Written by Emanuel Martonca
on August 8, 2022

Most of us have this image of fixed prices as the norm.

It is deeply embedded in our minds, for everything we buy and sell.

As a consequence, it’s very difficult to imagine a scenario where the rates you charge for software services change from customer to customer and project to project.

What is dynamic pricing?

In theory, it means “varying the price for a product or service to reflect changing market conditions, in particular the charging of a higher price at a time of greater demand” (from the Oxford Dictionary).

In practice:

Airlines started using algorithms for dynamic pricing in the 1980s.

Travel booking platforms and other players in the travel industry followed. Now dynamic pricing is standard practice for hotel reservations, train and bus tickets, car rentals and most services in the travel industry.

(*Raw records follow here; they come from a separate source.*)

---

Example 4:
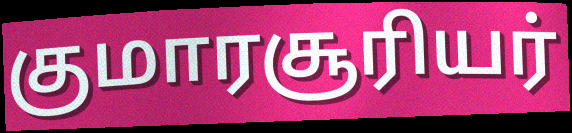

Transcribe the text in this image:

குமாரசூரியர்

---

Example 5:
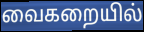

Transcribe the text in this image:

வைகறையில்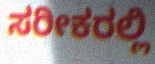
ಸರೀಕರಲ್ಲಿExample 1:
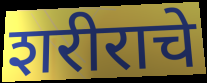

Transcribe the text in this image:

शरीराचे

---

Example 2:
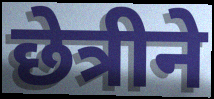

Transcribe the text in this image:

छेत्रीने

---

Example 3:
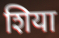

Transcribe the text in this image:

शिया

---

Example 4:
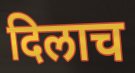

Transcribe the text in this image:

दिलाच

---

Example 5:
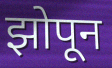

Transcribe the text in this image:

झोपून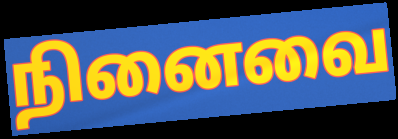
நினைவை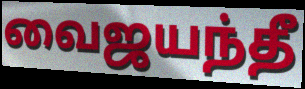
வைஜயந்தீ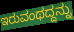
ಇರುವಂಥದ್ದನ್ನುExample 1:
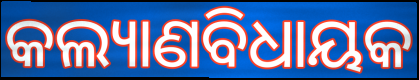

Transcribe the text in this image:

କଲ୍ୟାଣବିଧାୟକ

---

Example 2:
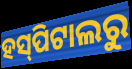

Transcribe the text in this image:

ହସ୍‌ପିଟାଲରୁ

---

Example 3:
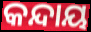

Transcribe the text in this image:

କନ୍ଦାୟ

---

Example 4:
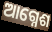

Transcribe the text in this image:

ଆଗ୍ନେଶ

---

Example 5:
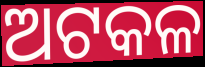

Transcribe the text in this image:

ଅଟକଳ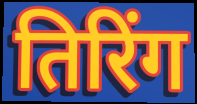
तिरिंगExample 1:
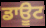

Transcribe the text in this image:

ਡਾਊਟ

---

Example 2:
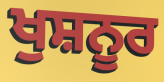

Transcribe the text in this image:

ਖੁਸ਼ਨੂਰ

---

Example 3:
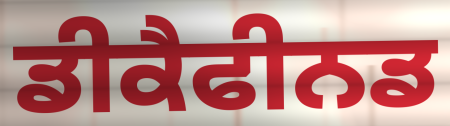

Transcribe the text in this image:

ਡੀਕੈਫੀਨਡ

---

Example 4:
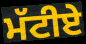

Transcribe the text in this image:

ਮੱਟੀਏ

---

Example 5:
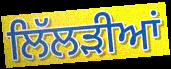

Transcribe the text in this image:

ਲਿੱਲੜੀਆਂ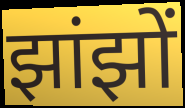
झांझों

Amazon is known to have been using dynamic pricing since at least the year 2000, when it applied algorithms to set the prices of DVDs.

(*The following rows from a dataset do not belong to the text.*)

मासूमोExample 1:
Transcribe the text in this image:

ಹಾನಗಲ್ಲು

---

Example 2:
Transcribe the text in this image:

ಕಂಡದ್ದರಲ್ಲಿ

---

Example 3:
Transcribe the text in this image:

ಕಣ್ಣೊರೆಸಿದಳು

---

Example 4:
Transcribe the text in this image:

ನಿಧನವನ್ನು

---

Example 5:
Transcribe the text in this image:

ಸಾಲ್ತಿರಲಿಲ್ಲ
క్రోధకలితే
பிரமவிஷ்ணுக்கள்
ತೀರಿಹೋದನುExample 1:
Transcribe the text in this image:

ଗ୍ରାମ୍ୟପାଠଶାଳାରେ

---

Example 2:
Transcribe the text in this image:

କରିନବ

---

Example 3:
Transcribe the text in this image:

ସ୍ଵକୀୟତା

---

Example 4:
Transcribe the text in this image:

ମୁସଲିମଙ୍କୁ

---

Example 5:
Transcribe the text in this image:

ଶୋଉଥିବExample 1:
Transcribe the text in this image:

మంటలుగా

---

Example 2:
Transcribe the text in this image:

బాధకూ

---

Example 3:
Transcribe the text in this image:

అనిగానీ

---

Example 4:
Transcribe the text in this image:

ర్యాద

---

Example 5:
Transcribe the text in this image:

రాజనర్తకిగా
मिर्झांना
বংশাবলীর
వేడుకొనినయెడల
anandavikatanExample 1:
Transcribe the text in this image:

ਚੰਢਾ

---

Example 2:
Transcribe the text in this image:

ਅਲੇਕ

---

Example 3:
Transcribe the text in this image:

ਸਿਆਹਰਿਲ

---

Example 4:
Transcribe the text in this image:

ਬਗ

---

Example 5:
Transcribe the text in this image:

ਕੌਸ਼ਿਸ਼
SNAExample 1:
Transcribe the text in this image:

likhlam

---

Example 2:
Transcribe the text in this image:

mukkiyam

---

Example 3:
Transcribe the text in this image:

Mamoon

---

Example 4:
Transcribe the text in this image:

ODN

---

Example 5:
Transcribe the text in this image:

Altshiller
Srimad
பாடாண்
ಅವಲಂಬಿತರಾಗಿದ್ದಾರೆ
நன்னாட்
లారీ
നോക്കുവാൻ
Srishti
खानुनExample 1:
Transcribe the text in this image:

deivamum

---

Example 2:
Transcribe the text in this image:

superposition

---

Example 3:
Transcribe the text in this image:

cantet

Many e-commerce websites currently use one form or another of dynamic pricing.

Retail companies are using dynamic pricing – whenever you see electronic price tags in a shop or a supermarket, there is a very high chance that prices change pretty often.

Google Ads rates are set using dynamic pricing algorithms.

Uber introduced surge pricing in 2014 and most ride sharing platforms use variations of this.

Tickets for sporting events and concerts are priced using dynamic pricing.

Disneyland introduced dynamic pricing in 2016.

These are all examples of the modern history of dynamic pricing, where software and technology play an important role.

If we look back in history, we will quickly realize that having fixed prices is the exception, not the norm.

The price tag was only invented in the 1870s. From that point onwards, most shops charged the same price to all customers, because it was more efficient to do so.

Before the price tag, most prices were dynamic prices, set by a seller, based on many factors and variables.

Auctions are a type of dynamic pricing and they have been around for at least 2500 years.

And anyone who has ever bought something from the Istanbul Bazaar (or other similar bazaars in the Middle East and Asia) has experienced dynamic pricing in all its glory.

Evidence on the existence of bazaars dates to around 3000 BCE.


If you ever asked yourself “Can I charge different prices to different customers?”, the answer is yes, definitely yes.